安倍政権の緊急経済対策は4月7日、1世帯30万円給付など決める
安倍総理は、4月3日に岸田自民党政調会長と官邸で会談し、新型コロナウイルス感染拡大に伴う経済対策についておおむね合意したようだ。最終的には7日に閣議決定するとされているが、一番の焦点となっていた個人に対する現金給付問題は「減収世帯に現金30万円給付」で、以下のような内容で支給する方向のようだ。
①個人ではなく世帯に支給。支給額は1世帯当たり30万円」
②新型コロナウイルスの感染拡大で収入が減っていることが条件、証明する書類提出が必要
③対象は全5800万世帯のうち約1000万世帯の見通し
④年収による所得制限は設けないが、減った後の月収が一定水準を上回る世帯は除外する
⑤給付による所得は非課税とする
⑥申請は市区町村が窓口
世帯別現金給付は公平なのか、フリーランスや外国人労働者は?
なぜ一人当たりでなく世帯単位なのか、どの程度の減収になれば支給されるのか、減った後の月収で支給されない所得基準はどうなるのか、給付は非課税としているようだが、それでよいのか、など実に疑問点の多い内容となっており、細かい支給基準がどうなるのか、担当する市区町村現場における混乱が出ないよう明確化する必要があろう。とくに、個人支給でなく世帯単位にしたことの是非は、「公平性」という観点から論議を呼ぶことは間違いない。国民一人当たりで支給し、課税対象として確定申告時に高額所得層からは納税してもらう方が、迅速に進むのではないかと思われて仕方がない。その場合も、原則として申請主義を取るべきだろうし、一番困窮しているフリーランスの方たちや外国人労働者などにも適用をしていくべきだと思うのだが、どうであろうか。
いずれにせよ、7日には個人の現金給付以外の政策についても明確になるわけだし、国会での予算委員会審議も連休前までには結論を出すことになるわけで、今後の与野党の論戦を見守っていきたい。

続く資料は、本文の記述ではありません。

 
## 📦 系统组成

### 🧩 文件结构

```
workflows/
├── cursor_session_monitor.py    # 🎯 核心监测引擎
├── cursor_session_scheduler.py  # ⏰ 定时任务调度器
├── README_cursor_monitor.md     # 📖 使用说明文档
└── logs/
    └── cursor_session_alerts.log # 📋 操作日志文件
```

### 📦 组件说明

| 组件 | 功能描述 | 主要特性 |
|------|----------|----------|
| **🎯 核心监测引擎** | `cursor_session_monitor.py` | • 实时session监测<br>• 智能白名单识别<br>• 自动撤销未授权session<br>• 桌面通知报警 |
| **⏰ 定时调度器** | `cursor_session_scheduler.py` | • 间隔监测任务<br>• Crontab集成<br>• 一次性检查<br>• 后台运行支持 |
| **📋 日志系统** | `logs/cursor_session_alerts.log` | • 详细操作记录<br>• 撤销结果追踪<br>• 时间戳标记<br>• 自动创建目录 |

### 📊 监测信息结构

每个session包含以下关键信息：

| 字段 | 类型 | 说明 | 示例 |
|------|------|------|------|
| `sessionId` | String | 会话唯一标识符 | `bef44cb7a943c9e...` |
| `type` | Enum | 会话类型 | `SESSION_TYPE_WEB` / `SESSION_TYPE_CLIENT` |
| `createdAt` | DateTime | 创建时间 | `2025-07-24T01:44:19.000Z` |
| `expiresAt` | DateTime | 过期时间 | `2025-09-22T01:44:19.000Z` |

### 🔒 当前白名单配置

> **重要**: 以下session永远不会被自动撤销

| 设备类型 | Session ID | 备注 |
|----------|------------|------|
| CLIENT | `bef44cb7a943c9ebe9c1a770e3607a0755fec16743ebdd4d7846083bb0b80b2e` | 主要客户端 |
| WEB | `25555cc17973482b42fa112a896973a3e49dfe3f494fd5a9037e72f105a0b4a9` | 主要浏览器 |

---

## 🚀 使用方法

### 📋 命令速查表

河野龍太郎チーフエコノミストの提起する歴史的な問題、
「新型ウイルスは所得分配を変えるか」に同感、「連帯」する世界を目指そう
新型コロナウイルス危機からの脱却に向けた経済政策として、歴史的・構造的にどのようにとらえていくべきなのか、いろいろな論議が展開されている。そうした中で河野竜太郎BNP PARIBASのチーフエコノミストによる「新型ウイルス危機は所得分配を変えるか 国境の内側では求心力、外側では遠心力」という「Weekly Economic Report」(4月3日号)に注目した。この論文の冒頭で今回の新型ウイルス危機は、格差が拡大する中であらゆる階層に多大なダメージを与えたわけで、それは1930年代の大恐慌と同じであり、「人々が共同体的な紐帯に強く目覚め、所得再分配を見直したニューディール的な政策が選択される可能性はないのだろうか」と問うている。もし、所得再分配が大きく見直されると、自然利子率が上昇する可能性があり、先進国が陥っている経済停滞からの脱却にもつながることを指摘する。
グローバル化の下「貧富の格差」拡大が長期経済停滞の要因だ
というのも、グローバル化の下での「勝ち組=富裕層」は、アイディアの出し手と資本の出し手で、彼らは所得水準が高く、支出性向が低いため彼らの下に所得が高まると貯蓄ばかりが増え、貯蓄と投資を均衡させる自然利子率がマイナスの領域にまで低下するわけだ。経済成長の王道と思われたグローバリゼーションとイノベーションの推進が、分配問題を通じて自然利子率を低下させ、長期停滞をもたらす要因になっていたのだ、と河野氏は主張する。
完全雇用に向け、異常な財政赤字・経常黒字・金融緩和の展開へ
こうした状況の下で完全雇用を達成するためには大規模な財政赤字や大規模な経常黒字、あるいは金融膨張で総需要をかさ上げすることでしか完全雇用に到達できない。アメリカは金融膨張で、ドイツは大幅な経常黒字で、日本は大規模な経常黒字と財政赤字の組み合わせで完全雇用に達するという状況が続いてきたのだ。つまり問題の本質は所得の分配構造にあり、所得水準の高い支出性向の低い経済主体から、所得水準の低い支出性向の高い経済主体に所得移転がなされるのなら、総需要が拡大し経済の好循環が回り始め、自然利子率も上昇し、金融膨張や経常黒字や財政赤字を出さなくても完全雇用に達することは可能なのだ。日本経済のデフレ要因となっている賃金上昇の鈍化は、分配構造からきているわけで、金融緩和では解決はできない。
今度の新型ウイルス危機を機に、
ルーズベルト大統領のニューディール政策に倣って経済政策の大転換を進めるべきだ
そこで、今回の新型ウイルス危機を機に、政策の大転換を進めるチャンスなのではないか、と河野氏は主張する。あの大恐慌の時すべての階層がダメージを受け、危機意識が強まり、「人々は共同体的紐帯の意識に強く目覚め、所得再分配が見直された」のがルーズベルト大統領のニューディール政策だったわけで、「人々は社会の分断ではなく、社会の連帯を選択した」ことを強調する。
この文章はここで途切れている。